Reproduce every line of the data below character for character, with no changes.

>> Start Dataset entries

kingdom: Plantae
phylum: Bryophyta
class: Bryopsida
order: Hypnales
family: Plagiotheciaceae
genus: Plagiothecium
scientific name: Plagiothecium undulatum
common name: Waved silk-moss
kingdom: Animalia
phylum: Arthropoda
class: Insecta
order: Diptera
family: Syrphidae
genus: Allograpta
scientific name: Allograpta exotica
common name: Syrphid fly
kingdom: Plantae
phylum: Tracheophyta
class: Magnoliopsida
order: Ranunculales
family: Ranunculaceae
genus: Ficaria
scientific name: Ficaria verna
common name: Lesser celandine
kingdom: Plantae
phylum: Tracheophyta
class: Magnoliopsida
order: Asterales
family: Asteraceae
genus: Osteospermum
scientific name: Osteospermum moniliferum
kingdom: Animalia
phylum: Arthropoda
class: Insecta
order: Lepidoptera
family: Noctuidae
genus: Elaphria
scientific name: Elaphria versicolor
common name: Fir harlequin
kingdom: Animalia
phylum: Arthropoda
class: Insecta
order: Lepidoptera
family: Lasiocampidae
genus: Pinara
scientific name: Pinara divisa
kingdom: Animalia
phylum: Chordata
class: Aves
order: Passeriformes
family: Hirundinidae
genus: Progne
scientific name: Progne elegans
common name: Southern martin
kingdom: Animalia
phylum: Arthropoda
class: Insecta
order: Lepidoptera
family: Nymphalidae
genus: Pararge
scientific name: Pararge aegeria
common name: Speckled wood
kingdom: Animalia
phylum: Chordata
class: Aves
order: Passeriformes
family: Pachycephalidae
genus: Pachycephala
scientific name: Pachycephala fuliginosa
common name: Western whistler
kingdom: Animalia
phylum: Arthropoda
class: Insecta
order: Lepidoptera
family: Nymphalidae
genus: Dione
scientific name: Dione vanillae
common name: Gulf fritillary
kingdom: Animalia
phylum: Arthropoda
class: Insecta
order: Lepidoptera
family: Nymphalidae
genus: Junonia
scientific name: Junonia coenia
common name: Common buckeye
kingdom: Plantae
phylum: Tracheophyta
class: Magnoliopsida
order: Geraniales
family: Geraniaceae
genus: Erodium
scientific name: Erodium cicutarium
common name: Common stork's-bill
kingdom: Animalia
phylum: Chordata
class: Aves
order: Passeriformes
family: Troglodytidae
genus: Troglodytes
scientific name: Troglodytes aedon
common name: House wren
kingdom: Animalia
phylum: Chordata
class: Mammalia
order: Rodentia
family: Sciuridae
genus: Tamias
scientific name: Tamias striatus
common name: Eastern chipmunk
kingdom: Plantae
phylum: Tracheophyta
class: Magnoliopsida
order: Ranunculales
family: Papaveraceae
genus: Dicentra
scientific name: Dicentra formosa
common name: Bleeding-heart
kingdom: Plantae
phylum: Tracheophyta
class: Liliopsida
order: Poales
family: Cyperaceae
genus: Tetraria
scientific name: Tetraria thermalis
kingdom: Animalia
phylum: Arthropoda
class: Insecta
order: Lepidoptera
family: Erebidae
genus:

>> End Dataset entries

=== Exercise result ===
kingdom: Plantae
phylum: Bryophyta
class: Bryopsida
order: Hypnales
family: Plagiotheciaceae
genus: Plagiothecium
scientific name: Plagiothecium undulatum
common name: Waved silk-moss
kingdom: Animalia
phylum: Arthropoda
class: Insecta
order: Diptera
family: Syrphidae
genus: Allograpta
scientific name: Allograpta exotica
common name: Syrphid fly
kingdom: Plantae
phylum: Tracheophyta
class: Magnoliopsida
order: Ranunculales
family: Ranunculaceae
genus: Ficaria
scientific name: Ficaria verna
common name: Lesser celandine
kingdom: Plantae
phylum: Tracheophyta
class: Magnoliopsida
order: Asterales
family: Asteraceae
genus: Osteospermum
scientific name: Osteospermum moniliferum
kingdom: Animalia
phylum: Arthropoda
class: Insecta
order: Lepidoptera
family: Noctuidae
genus: Elaphria
scientific name: Elaphria versicolor
common name: Fir harlequin
kingdom: Animalia
phylum: Arthropoda
class: Insecta
order: Lepidoptera
family: Lasiocampidae
genus: Pinara
scientific name: Pinara divisa
kingdom: Animalia
phylum: Chordata
class: Aves
order: Passeriformes
family: Hirundinidae
genus: Progne
scientific name: Progne elegans
common name: Southern martin
kingdom: Animalia
phylum: Arthropoda
class: Insecta
order: Lepidoptera
family: Nymphalidae
genus: Pararge
scientific name: Pararge aegeria
common name: Speckled wood
kingdom: Animalia
phylum: Chordata
class: Aves
order: Passeriformes
family: Pachycephalidae
genus: Pachycephala
scientific name: Pachycephala fuliginosa
common name: Western whistler
kingdom: Animalia
phylum: Arthropoda
class: Insecta
order: Lepidoptera
family: Nymphalidae
genus: Dione
scientific name: Dione vanillae
common name: Gulf fritillary
kingdom: Animalia
phylum: Arthropoda
class: Insecta
order: Lepidoptera
family: Nymphalidae
genus: Junonia
scientific name: Junonia coenia
common name: Common buckeye
kingdom: Plantae
phylum: Tracheophyta
class: Magnoliopsida
order: Geraniales
family: Geraniaceae
genus: Erodium
scientific name: Erodium cicutarium
common name: Common stork's-bill
kingdom: Animalia
phylum: Chordata
class: Aves
order: Passeriformes
family: Troglodytidae
genus: Troglodytes
scientific name: Troglodytes aedon
common name: House wren
kingdom: Animalia
phylum: Chordata
class: Mammalia
order: Rodentia
family: Sciuridae
genus: Tamias
scientific name: Tamias striatus
common name: Eastern chipmunk
kingdom: Plantae
phylum: Tracheophyta
class: Magnoliopsida
order: Ranunculales
family: Papaveraceae
genus: Dicentra
scientific name: Dicentra formosa
common name: Bleeding-heart
kingdom: Plantae
phylum: Tracheophyta
class: Liliopsida
order: Poales
family: Cyperaceae
genus: Tetraria
scientific name: Tetraria thermalis
kingdom: Animalia
phylum: Arthropoda
class: Insecta
order: Lepidoptera
family: Erebidae
genus:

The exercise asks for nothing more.